Butterley Spillway, Marsden, West Yorkshire

At risk of replacement by concrete

Photo: Butterley reservoir spillway by Steve Partridge

Grade II-listed, 1891, T. & C. Hawksley & Co.

Resembling an immense staircase, this reservoir spillway is one of our most unusual endangered buildings. It was designed to allow the release of excess water during periods of heavy rain and is the UK’s only listed spillway. The current owner, Yorkshire Water, plans to remove its steps and replace the sandstone walls with coloured concrete.

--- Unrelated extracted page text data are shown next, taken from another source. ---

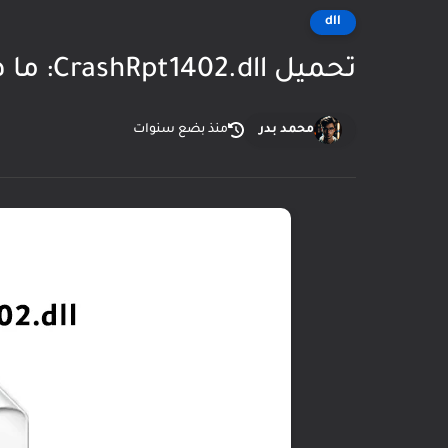
dll
تحميل CrashRpt1402.dll: ما هو هذا الملف؟ ولماذا قد تحتاج إليه؟
محمد بدر
منذ بضع سنوات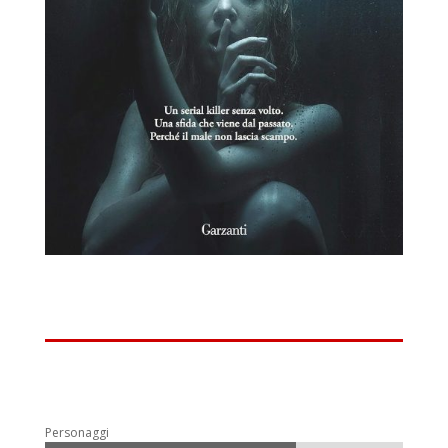
Personaggi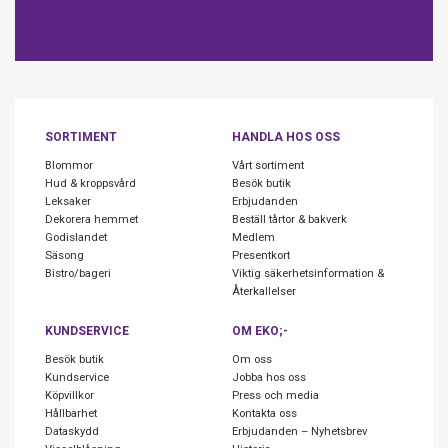
SORTIMENT
HANDLA HOS OSS
Blommor
Vårt sortiment
Hud & kroppsvård
Besök butik
Leksaker
Erbjudanden
Dekorera hemmet
Beställ tårtor & bakverk
Godislandet
Medlem
Säsong
Presentkort
Bistro/bageri
Viktig säkerhetsinformation &
Återkallelser
KUNDSERVICE
OM EKO;-
Besök butik
Om oss
Kundservice
Jobba hos oss
Köpvillkor
Press och media
Hållbarhet
Kontakta oss
Dataskydd
Erbjudanden – Nyhetsbrev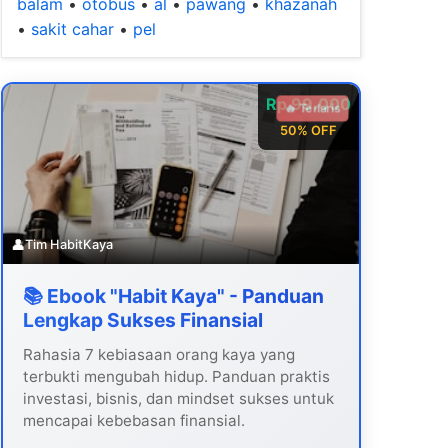
balam
•
otobus
•
al
•
pawang
•
khazanah
•
sakit cahar
•
pel
Rp 99.000
🔥 Terlaris
50% OFF
👤
Tim HabitKaya
📚 Ebook "Habit Kaya" - Panduan
Lengkap Sukses Finansial
Rahasia 7 kebiasaan orang kaya yang
terbukti mengubah hidup. Panduan praktis
investasi, bisnis, dan mindset sukses untuk
mencapai kebebasan finansial.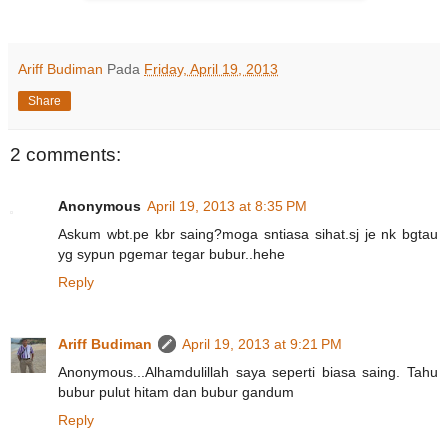
Ariff Budiman
Pada
Friday, April 19, 2013
Share
2 comments:
Anonymous
April 19, 2013 at 8:35 PM
Askum wbt.pe kbr saing?moga sntiasa sihat.sj je nk bgtau
yg sypun pgemar tegar bubur..hehe
Reply
Ariff Budiman
April 19, 2013 at 9:21 PM
Anonymous...Alhamdulillah saya seperti biasa saing. Tahu
bubur pulut hitam dan bubur gandum
Reply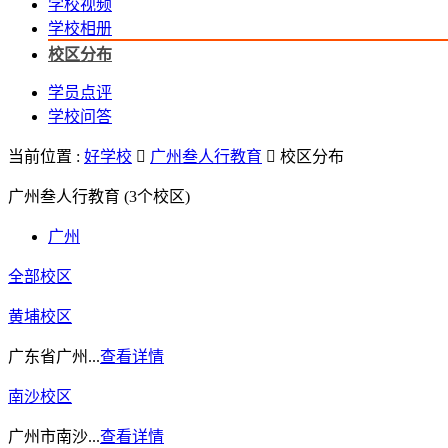
学校视频
学校相册
校区分布
学员点评
学校问答
当前位置 :
好学校

广州叁人行教育

校区分布
广州叁人行教育
(3个校区)
广州
全部校区
黄埔校区
广东省广州...
查看详情
南沙校区
广州市南沙...
查看详情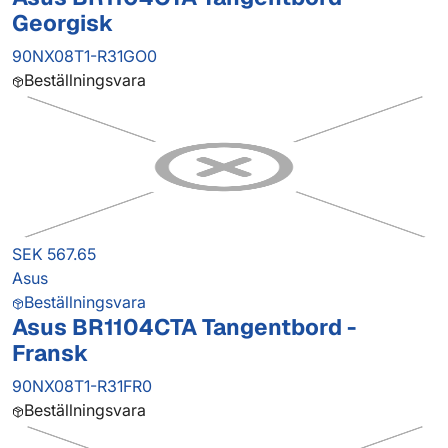
Georgisk
90NX08T1-R31GO0
Beställningsvara
SEK 567.65
Asus
Beställningsvara
Asus BR1104CTA Tangentbord -
Fransk
90NX08T1-R31FR0
Beställningsvara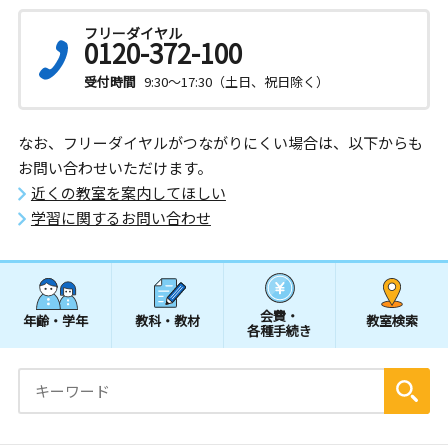
フリーダイヤル
0120-372-100
受付時間
9:30～17:30（土日、祝日除く）
なお、フリーダイヤルがつながりにくい場合は、以下からも
お問い合わせいただけます。
近くの教室を案内してほしい
学習に関するお問い合わせ
会費・
年齢・学年
教科・教材
教室検索
各種手続き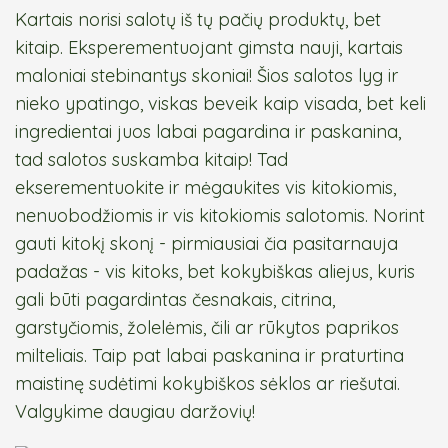
Kartais norisi salotų iš tų pačių produktų, bet
kitaip. Eksperementuojant gimsta nauji, kartais
maloniai stebinantys skoniai! Šios salotos lyg ir
nieko ypatingo, viskas beveik kaip visada, bet keli
ingredientai juos labai pagardina ir paskanina,
tad salotos suskamba kitaip! Tad
ekserementuokite ir mėgaukites vis kitokiomis,
nenuobodžiomis ir vis kitokiomis salotomis. Norint
gauti kitokį skonį - pirmiausiai čia pasitarnauja
padažas - vis kitoks, bet kokybiškas aliejus, kuris
gali būti pagardintas česnakais, citrina,
garstyčiomis, žolelėmis, čili ar rūkytos paprikos
milteliais. Taip pat labai paskanina ir praturtina
maistinę sudėtimi kokybiškos sėklos ar riešutai.
Valgykime daugiau daržovių!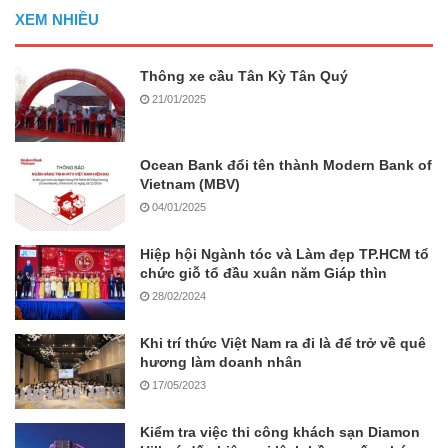
XEM NHIỀU
Thông xe cầu Tân Kỳ Tân Quý
21/01/2025
Ocean Bank đổi tên thành Modern Bank of
Vietnam (MBV)
04/01/2025
Hiệp hội Ngành tóc và Làm đẹp TP.HCM tổ
chức giỗ tổ đầu xuân năm Giáp thìn
28/02/2024
Khi trí thức Việt Nam ra đi là để trở về quê
hương làm doanh nhân
17/05/2023
Kiểm tra việc thi công khách sạn Diamon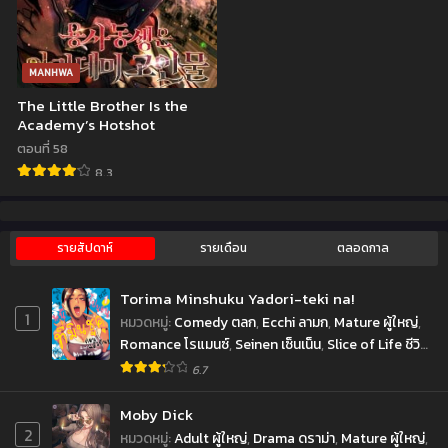
MANHWA
The Little Brother Is the
Academy’s Hotshot
ตอนที่ 58
8.3
รายสัปดาห์
รายเดือน
ตลอดกาล
Torima Minshuku Yadori-teki na!
1
หมวดหมู่
:
Comedy ตลก
,
Ecchi ลามก
,
Mature ผู้ใหญ่
,
Romance โรแมนซ์
,
Seinen เซ็นเน็น
,
Slice of Life ชีวิต
ประจำวัน
6.7
Moby Dick
2
หมวดหมู่
:
Adult ผู้ใหญ่
,
Drama ดราม่า
,
Mature ผู้ใหญ่
,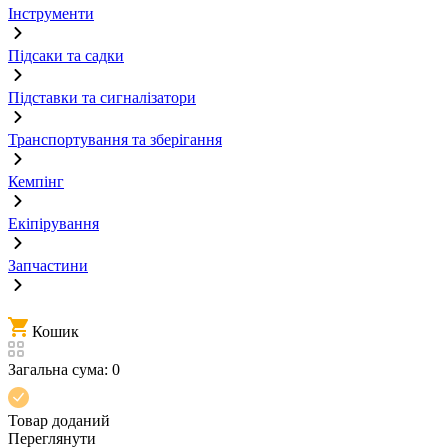
Інструменти
Підсаки та садки
Підставки та сигналізатори
Транспортування та зберігання
Кемпінг
Екіпірування
Запчастини
Кошик
Загальна сума:
0
Товар доданий
Переглянути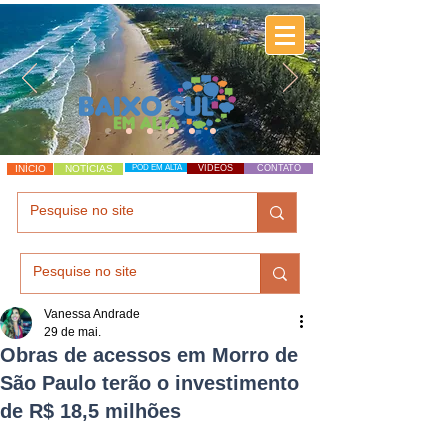
INÍCIO
NOTÍCIAS
POD EM ALTA
VÍDEOS
CONTATO
Vanessa Andrade
29 de mai.
Obras de acessos em Morro de
São Paulo terão o investimento
de R$ 18,5 milhões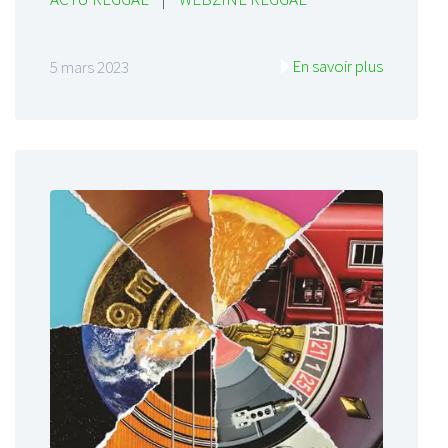
En savoir plus
5 mars 2023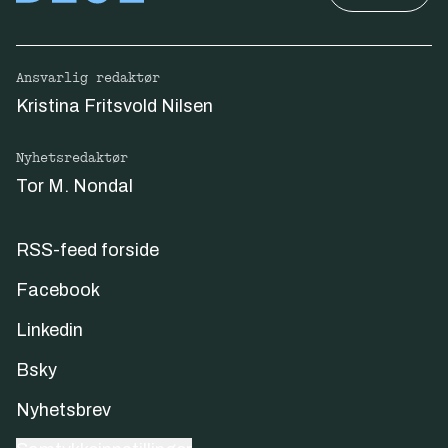
Ansvarlig redaktør
Kristina Fritsvold Nilsen
Nyhetsredaktør
Tor M. Nondal
RSS-feed forside
Facebook
Linkedin
Bsky
Nyhetsbrev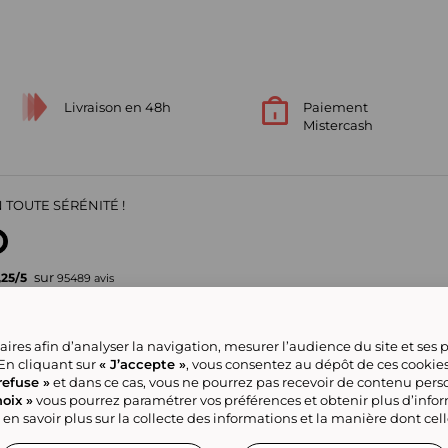
Livraison en 48h
Paiement
Mistercash
 TOUTE SÉRÉNITÉ !
sur
,25
/
5
95489
avis
Votre garantie de confiance
ires afin d’analyser la navigation, mesurer l’audience du site et ses
pour vos achats en ligne
 En cliquant sur
« J’accepte »
, vous consentez au dépôt de ces cookie
refuse »
et dans ce cas, vous ne pourrez pas recevoir de contenu pers
oix »
vous pourrez paramétrer vos préférences et obtenir plus d’info
ve group
Nous contacter
Gérer mes cookies
Conditions générales de la
Classement
Tous nos produits
 en savoir plus sur la collecte des informations et la manière dont cel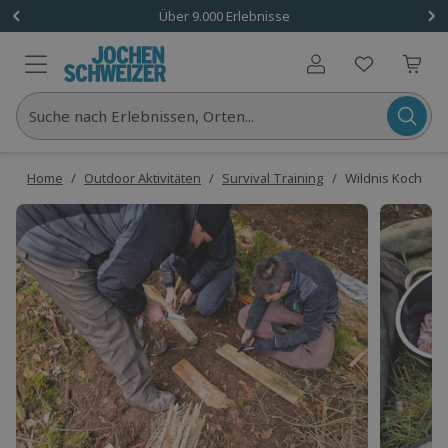
Über 9.000 Erlebnisse
Benutzerkonto
Suche nach Erlebnissen, Orten...
Home
/
Outdoor Aktivitäten
/
Survival Training
/
Wildnis Kochkurs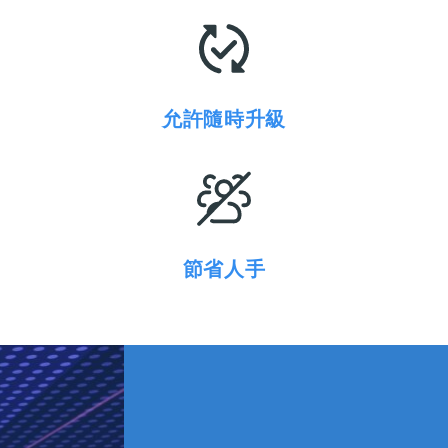
允許隨時升級
節省人手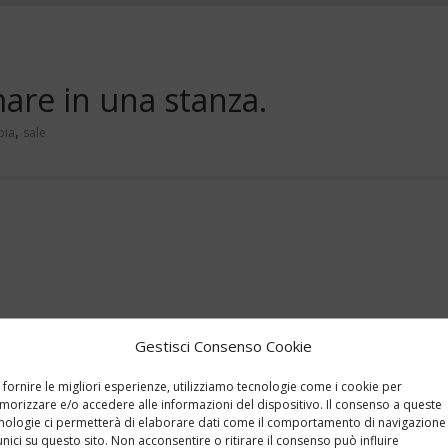
mare in una stanza.
,
pia
sale
Gestisci Consenso Cookie
 fornire le migliori esperienze, utilizziamo tecnologie come i cookie per
orizzare e/o accedere alle informazioni del dispositivo. Il consenso a queste
nologie ci permetterà di elaborare dati come il comportamento di navigazione
unici su questo sito. Non acconsentire o ritirare il consenso può influire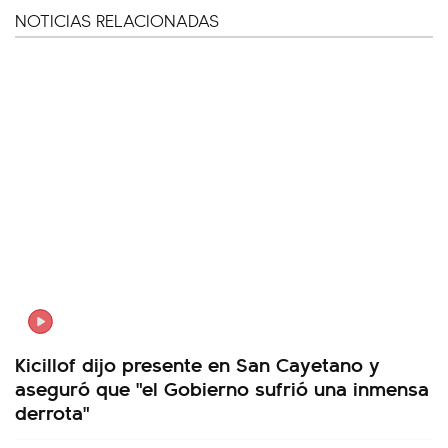
NOTICIAS RELACIONADAS
Kicillof dijo presente en San Cayetano y
aseguró que "el Gobierno sufrió una inmensa
derrota"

Its case is that the spillway does not comply with current safety standards, but the kind of flooding it seeks to manage is determined by theoretical assessment and may occur only once in 20,000 years.The ‘upgrading’ work will result in the loss of everything that is special about the spillway: coloured concrete, for instance, is not an adequate substitute for natural stone. Villagers and visitors have formed a campaign to help protect the spillway. Yorkshire Water should listen to them and develop a plan which is less damaging to this unique example of Victorian engineering

Status Update / March 2026

In 2017, a heritage assessment was undertaken by Wessex Archaeology on behalf of Yorkshire Water to support an appeal against a negative planning decision. The appeal was successful and subsequently planning permission and listed building consent were granted for significant modifications to the slipway. The sweeping stepped terraces, evoking the classical tradition in garden design, were covered in concrete, with some justification made for this on the basis that, technically speaking, the slipway was ‘preserved’, both beneath the concrete and in the photographs captured of the site.